Analytics may help EyeMDs to provide appropriate access, quality, cost of care
New technology and prevalence of disease is difficult to predict, so any solution to the manpower issue has to be flexible.
Predicting excesses and shortages of certain types of providers in the eye-care space is difficult, and much of the data upon which this is based is open to interpretation. David Parke II, MD, believes some of that interpretation is incorrect, and looked at putting together an evidence-based set of analytics to help determine how ophthalmologists should best prepare to meet the needs of their patients by providing the appropriate access, quality, and cost of care going forward.
“To me, if there’s an overall theme to this, it’s the need for flexibility,” said Dr. Parke, chief executive officer of the American Academy of Ophthalmology (AAO). Previous major workforce studies that focused on the eye-care needs of the American population have been incorrect. They predicted excesses where shortages ultimately existed and shortages where excesses existed, he added.
Dr. Parke explained the reason for this is a complex equation to try to determine what future demands, supply, and need are with regard to eye care, especially because key variables such as new technology, new models of practice, new diseases, or new patterns and prevalence of disease, are difficult to predict.
An example of this is the explosion of antivascular endothelial growth factor (VEGF) intravitreal injections. No one putting together manpower studies or projections could have anticipated the transformative effect that would have on eye care, so the projections did not match real life, Dr. Parke said.
Down the road, there will be drugs and delivery devices introduced which lengthen the required interval between injections, and at some point, injections will no longer be needed. Though there is no way of knowing when that will happen, when it does occur, it will have a profound influence on access to care, workforce needs, and need for care.
The AAO is committed to the concept of team-based, eye-care delivery, and has made it a policy, according to Dr. Parke.

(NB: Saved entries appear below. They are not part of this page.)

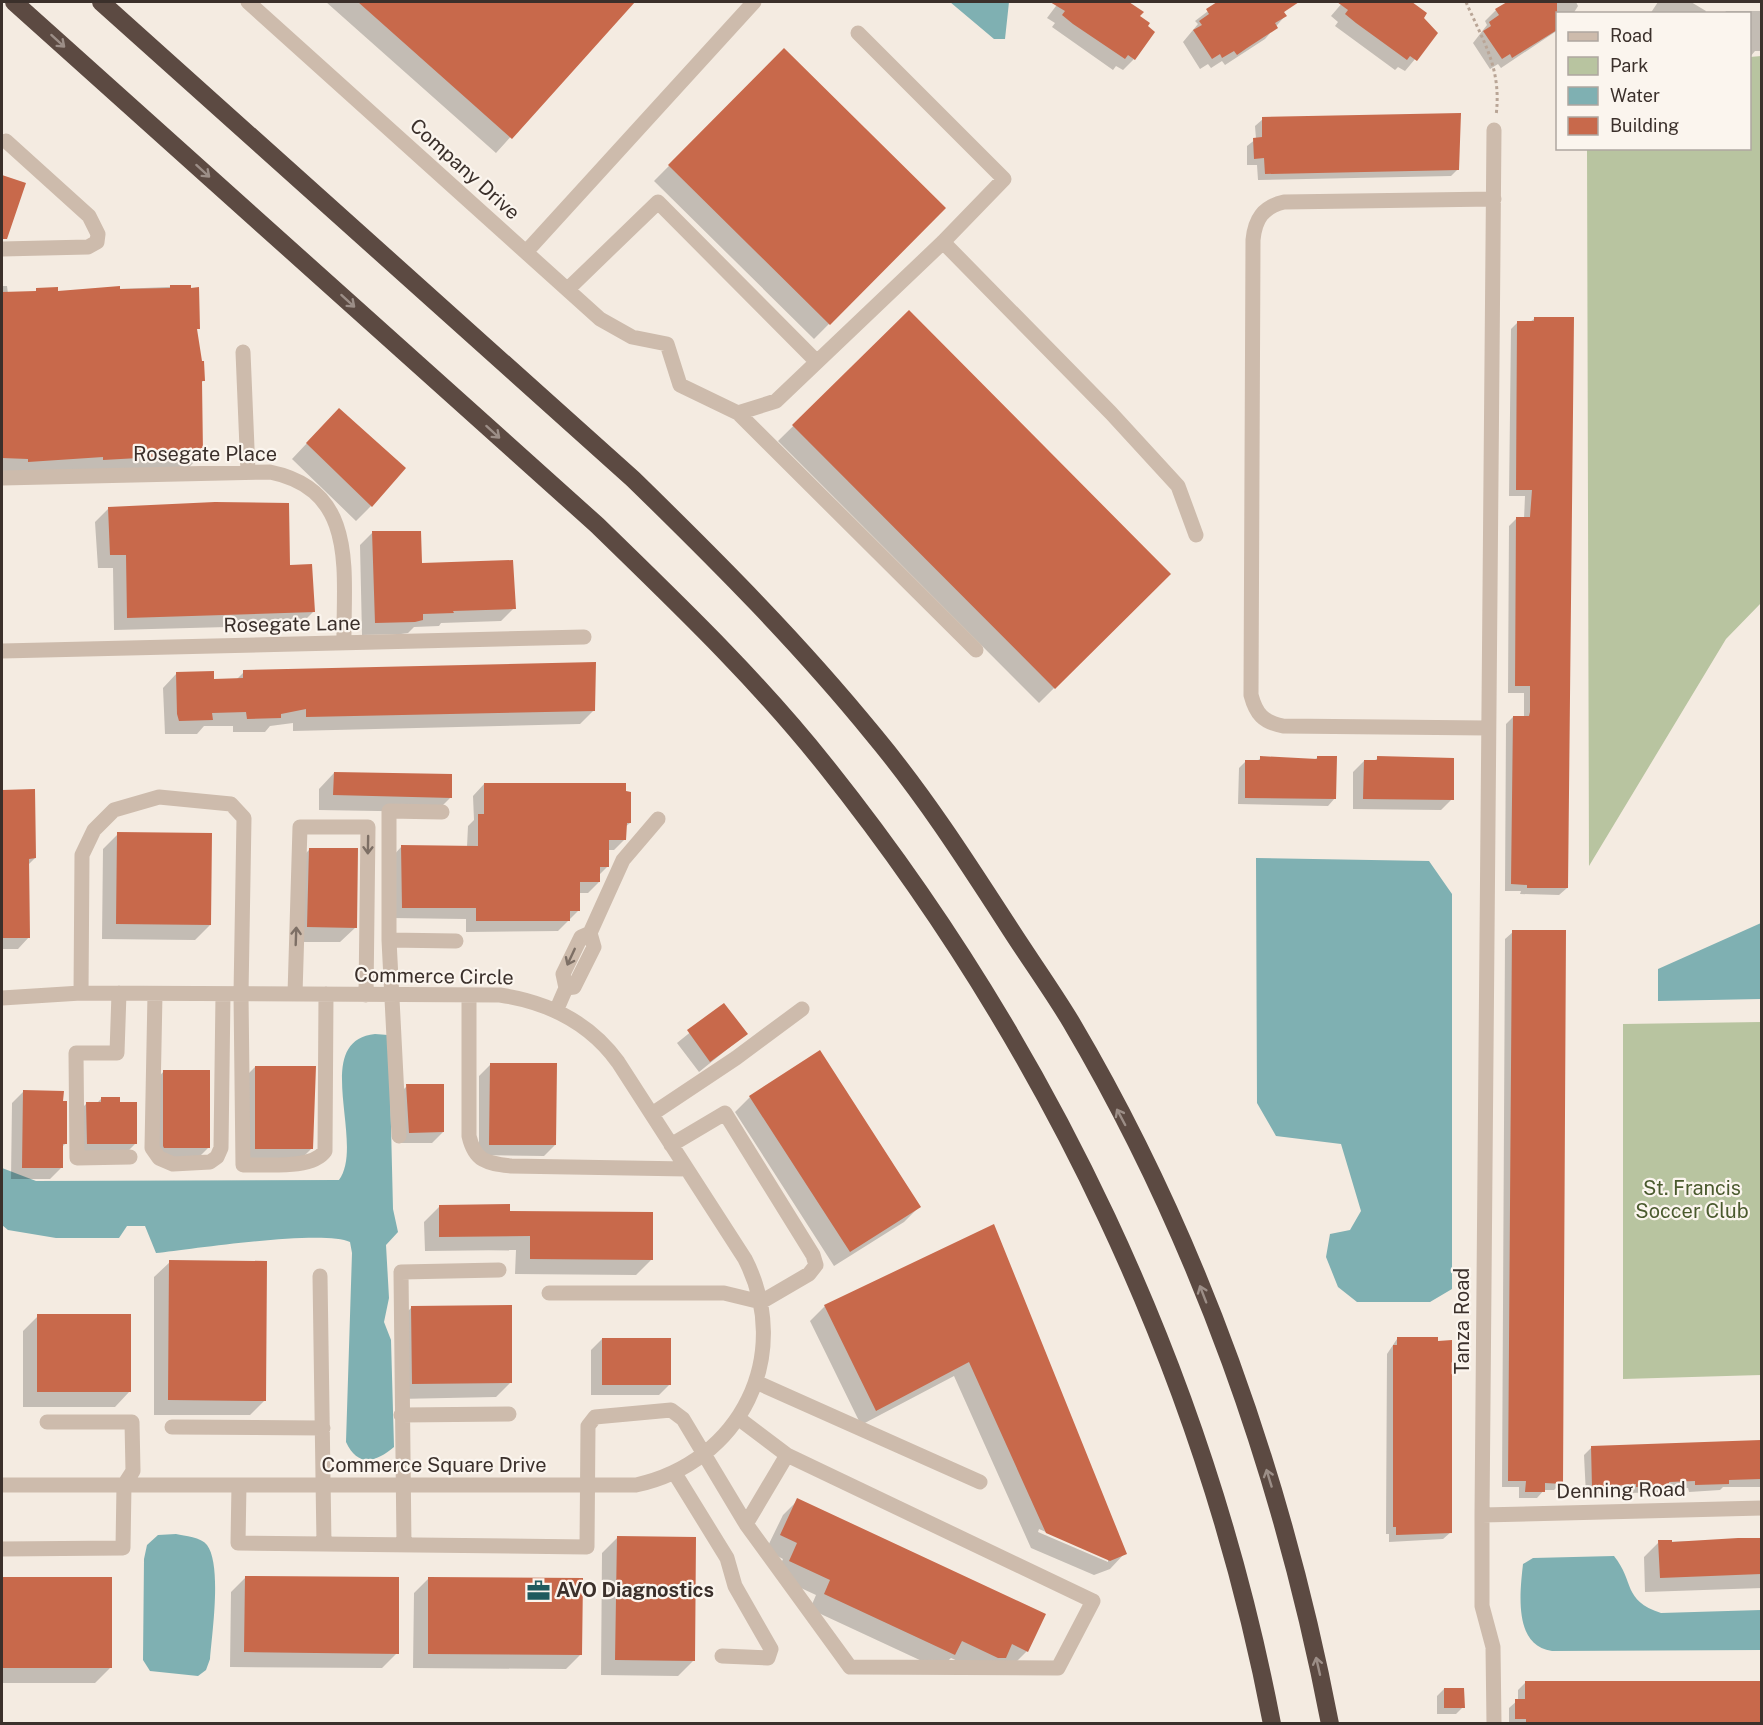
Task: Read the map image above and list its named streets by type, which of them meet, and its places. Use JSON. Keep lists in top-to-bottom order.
{
  "streets": {
    "street": [
      "Company Drive",
      "Rosegate Place",
      "Rosegate Lane",
      "Commerce Circle",
      "Tanza Road",
      "Commerce Square Drive",
      "Denning Road"
    ]
  },
  "crossings": [
    ["Rosegate Place", "Rosegate Lane"],
    ["Commerce Circle", "Commerce Square Drive"],
    ["Tanza Road", "Denning Road"]
  ],
  "parks": ["St. Francis Soccer Club"],
  "places": {
    "office": ["AVO Diagnostics"]
  },
  "legend": [
    "Road",
    "Park",
    "Water",
    "Building"
  ]
}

The provision of eye care involves a number of different types of professions and individuals, including ophthalmologists, optometrists, ophthalmic technicians and assistants, advanced practice nurses, physician assistants, imaging specialists, orthoptists, and others.

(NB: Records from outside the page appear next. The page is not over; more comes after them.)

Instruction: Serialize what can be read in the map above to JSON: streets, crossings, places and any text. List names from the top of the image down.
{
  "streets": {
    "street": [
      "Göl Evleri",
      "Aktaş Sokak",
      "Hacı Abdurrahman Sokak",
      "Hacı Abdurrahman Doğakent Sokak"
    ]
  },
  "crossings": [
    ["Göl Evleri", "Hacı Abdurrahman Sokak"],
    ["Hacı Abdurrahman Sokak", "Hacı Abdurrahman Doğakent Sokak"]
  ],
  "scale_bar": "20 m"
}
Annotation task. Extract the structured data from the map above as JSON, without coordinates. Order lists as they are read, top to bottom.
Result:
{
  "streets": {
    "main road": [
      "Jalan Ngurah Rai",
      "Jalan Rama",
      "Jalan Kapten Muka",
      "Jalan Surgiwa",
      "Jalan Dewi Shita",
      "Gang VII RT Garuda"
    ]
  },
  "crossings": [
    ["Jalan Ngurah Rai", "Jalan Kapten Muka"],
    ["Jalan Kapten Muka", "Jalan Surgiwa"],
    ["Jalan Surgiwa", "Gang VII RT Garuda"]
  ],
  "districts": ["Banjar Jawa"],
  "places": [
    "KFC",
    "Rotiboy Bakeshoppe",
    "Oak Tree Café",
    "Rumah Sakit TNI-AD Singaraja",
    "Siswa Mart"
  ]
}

These individuals work together to extend the value of a particular set of practitioners, whether it is comprehensive ophthalmologists, subspecialty ophthalmologists, or optometrists.
“It’s critical to make sure that whatever systems are put in place -and whatever models of care are developed-ensure we end up with the highest-quality care being available to patients, and that we solve the access and the cost issues as best we can at the same time,” said Dr. Parke, adding the three issues -quality, cost, and access -are the major drivers.

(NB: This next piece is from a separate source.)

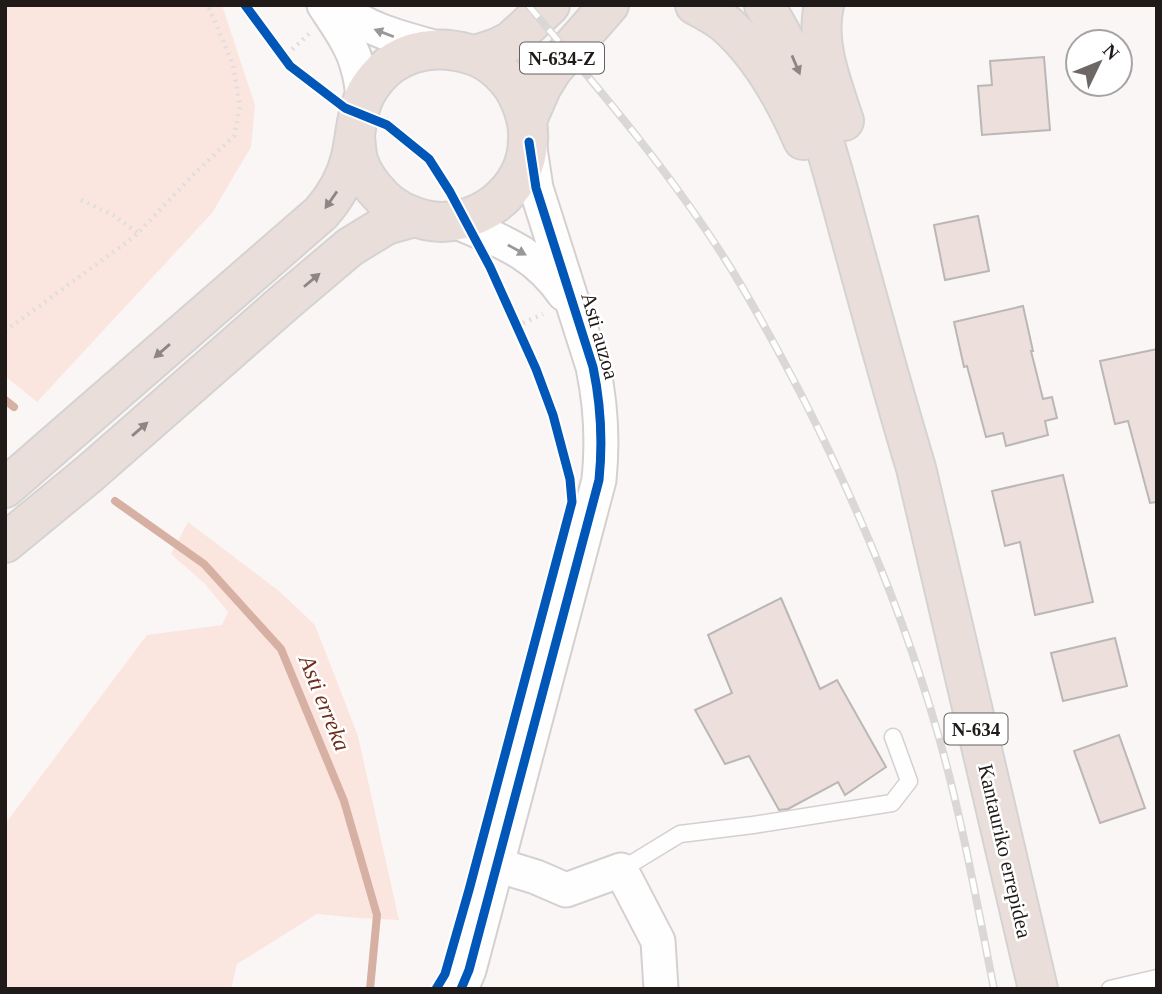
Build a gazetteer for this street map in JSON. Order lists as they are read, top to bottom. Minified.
{"streets":{"highway":["N-634-Z","N-634","Kantauriko errepidea"],"street":["Asti auzoa"]},"crossings":[["N-634-Z","Asti auzoa"],["N-634","Kantauriko errepidea"]],"water":["Asti erreka"],"north":"top right"}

Delivery of care is seen in a different way now from even 10 or 15 years ago, when it focused on the interface between a physician and a patient. Now, in addition to that focus, population health is brought into play, looking at how to solve the needs of specific populations of patients.
Dr. Parke also pointed out that there is misinformation about the supply side, in terms of how many ophthalmologists or optometrists there will be going forward or how much of a role physician assistants and nurses are playing, for example.
Dr. Parke also noted that some federal government workforce presumptions may be flawed, due to the Health Resources Services Administration (HRSA) having incomplete and inaccurate information as to how many ophthalmologists are in the United States.
There are attempts under way to rectify the problem, he noted. Whatever numbers are used, the same caveats apply. The model of care used will impact things going forward, and will change with technology and other advances, he said. These factors make this a complex situation, and one that requires a flexible solution to change with the times.
David Parke II, MD
This article was adapted from Dr. Parke’s presentation at the 2018 Johns Hopkins Wilmer Eye Institute’s Current Concepts in Ophthalmology meeting in Baltimore. Dr. Parke has no financial interests to disclose.